Another problem is that their is not a well-developed plaintiffs’ bar to bring these cases. This seems to have to do with the difficulty of prevailing in these cases, low damages, and low contingency fees.
Finally, one of our contacts mentioned that discovery laws are more restrictive in Brazil than in the U.S., so a plaintiff who suspects discrimination would have a more difficult time gaining access to the employer’s records.
Of course, employment discrimination in the U.S. persists in spite of anti-discrimination laws. One audit study from MIT showed that applicants with White sounding names were twice as likely as applicants with Black sounding names to be invited for interviews, when the resumes submitted were identical.

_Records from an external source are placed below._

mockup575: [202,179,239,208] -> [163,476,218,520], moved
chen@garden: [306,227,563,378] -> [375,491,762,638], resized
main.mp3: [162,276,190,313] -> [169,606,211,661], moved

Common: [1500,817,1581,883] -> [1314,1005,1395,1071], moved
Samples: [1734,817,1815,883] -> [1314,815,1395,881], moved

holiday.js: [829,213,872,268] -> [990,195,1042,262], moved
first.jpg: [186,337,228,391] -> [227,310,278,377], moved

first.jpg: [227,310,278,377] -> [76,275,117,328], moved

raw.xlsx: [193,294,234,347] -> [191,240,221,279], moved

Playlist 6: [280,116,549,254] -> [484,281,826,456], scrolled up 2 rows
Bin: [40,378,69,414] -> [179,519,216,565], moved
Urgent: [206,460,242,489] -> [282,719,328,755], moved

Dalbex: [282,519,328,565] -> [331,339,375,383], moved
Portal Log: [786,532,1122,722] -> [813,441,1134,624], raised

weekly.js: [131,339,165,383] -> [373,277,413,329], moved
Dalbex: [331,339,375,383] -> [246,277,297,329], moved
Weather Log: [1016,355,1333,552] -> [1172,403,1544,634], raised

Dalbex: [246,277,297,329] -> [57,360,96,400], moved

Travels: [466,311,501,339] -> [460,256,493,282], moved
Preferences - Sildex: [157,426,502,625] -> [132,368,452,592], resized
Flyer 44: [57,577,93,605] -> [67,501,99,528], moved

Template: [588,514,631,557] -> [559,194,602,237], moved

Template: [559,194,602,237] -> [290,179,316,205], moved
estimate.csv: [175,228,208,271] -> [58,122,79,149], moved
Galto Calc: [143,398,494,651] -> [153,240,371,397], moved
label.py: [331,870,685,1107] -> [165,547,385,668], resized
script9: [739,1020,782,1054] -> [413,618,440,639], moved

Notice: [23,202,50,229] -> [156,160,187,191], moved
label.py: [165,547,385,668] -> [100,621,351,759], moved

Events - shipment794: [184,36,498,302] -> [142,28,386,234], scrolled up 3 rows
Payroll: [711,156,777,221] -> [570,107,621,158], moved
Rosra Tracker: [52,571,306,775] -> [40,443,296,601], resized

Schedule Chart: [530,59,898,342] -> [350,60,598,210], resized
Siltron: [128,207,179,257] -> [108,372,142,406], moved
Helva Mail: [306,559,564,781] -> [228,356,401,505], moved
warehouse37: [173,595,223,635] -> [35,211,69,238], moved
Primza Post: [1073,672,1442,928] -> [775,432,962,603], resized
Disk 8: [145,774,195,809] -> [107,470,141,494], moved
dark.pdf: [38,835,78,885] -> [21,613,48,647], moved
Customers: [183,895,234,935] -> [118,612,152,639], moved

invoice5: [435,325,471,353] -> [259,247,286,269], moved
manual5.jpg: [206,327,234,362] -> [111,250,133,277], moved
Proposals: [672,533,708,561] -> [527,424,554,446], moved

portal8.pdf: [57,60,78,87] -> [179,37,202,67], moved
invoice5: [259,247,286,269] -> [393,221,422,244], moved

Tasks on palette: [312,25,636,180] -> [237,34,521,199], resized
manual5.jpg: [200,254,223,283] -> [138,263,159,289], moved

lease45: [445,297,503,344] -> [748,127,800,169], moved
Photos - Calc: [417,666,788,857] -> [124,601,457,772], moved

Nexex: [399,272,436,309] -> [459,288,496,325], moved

After exchanging our research presentations with an auditorium of activist groups and participants, our group grabbed some snacks with university students involved with an exchange program for Washington, DC internships. I spent most of my time speaking with a young Afro-Brazilian woman, a student of the program whose focus is on Hospitality and Tourism.
She spoke about the difficulty of getting into universities in Brazil. She noted that many Afro-Brazilians attend public high schools which are ill equipped to prepare them for university entrance exams and attendance at the prestigious public universities. Moreover, scholarship awards are scarce so they are incredibly competitive. Nevertheless, she is several semesters into her studies and looks forward to working with young black women in hospitality and tourism upon graduation. Her interest in this field stems largely from her recognition that black women are often not chosen for reception and other service positions because they are said to not have the right look. Indeed, it is common for employers to express a preference for fairer women with straight hair. She added that improved education for black women would mean better handling of English, which is quite marketable in the tourism industry. As it stands, she commented, many black women may be recruited to wear the traditional white dress of Salvador, but there is often a white spokeswoman accompanying them to translate for English-speaking tourists. It’s a scene she recently observed in the Salvador airport, and she noted that it made her feel quite upset that the black women were used as caricatures and had no agency in their performance because they could not speak English. My companion also lamented the behavior of a black women recently appointed to plan a governor’s celebration. The appointee wore clothing that revealed her mid- section. My companion found this quite disconcerting. She felt this was an incredible opportunity for a black woman to show Brazil that they could be taken seriously in this arena, but the planner had instead lived up to certain stereotypes.
We then got into a discussion about the tension between making inroads in hospitality and conforming to the established standards of beauty or language or dress. She acknowledged that this was indeed a problem and one she’d need to think about as someone who wished to work with young women seeking to gain entry into this industry. What should this strategy look like? In recognizing the history of discrimination in hospitality and administration, I think it’s extremely important to name the way discrimination has occurred. If it has to do with hair texture and that is named, the intervention can be one which does not reify that prejudice. Perhaps English should not dominate the airport welcomes. In breaking employment ceilings, I think it’s important to be conscious of methods which mark and reject a race and gender stereotype or discriminatory preference as illegitimate.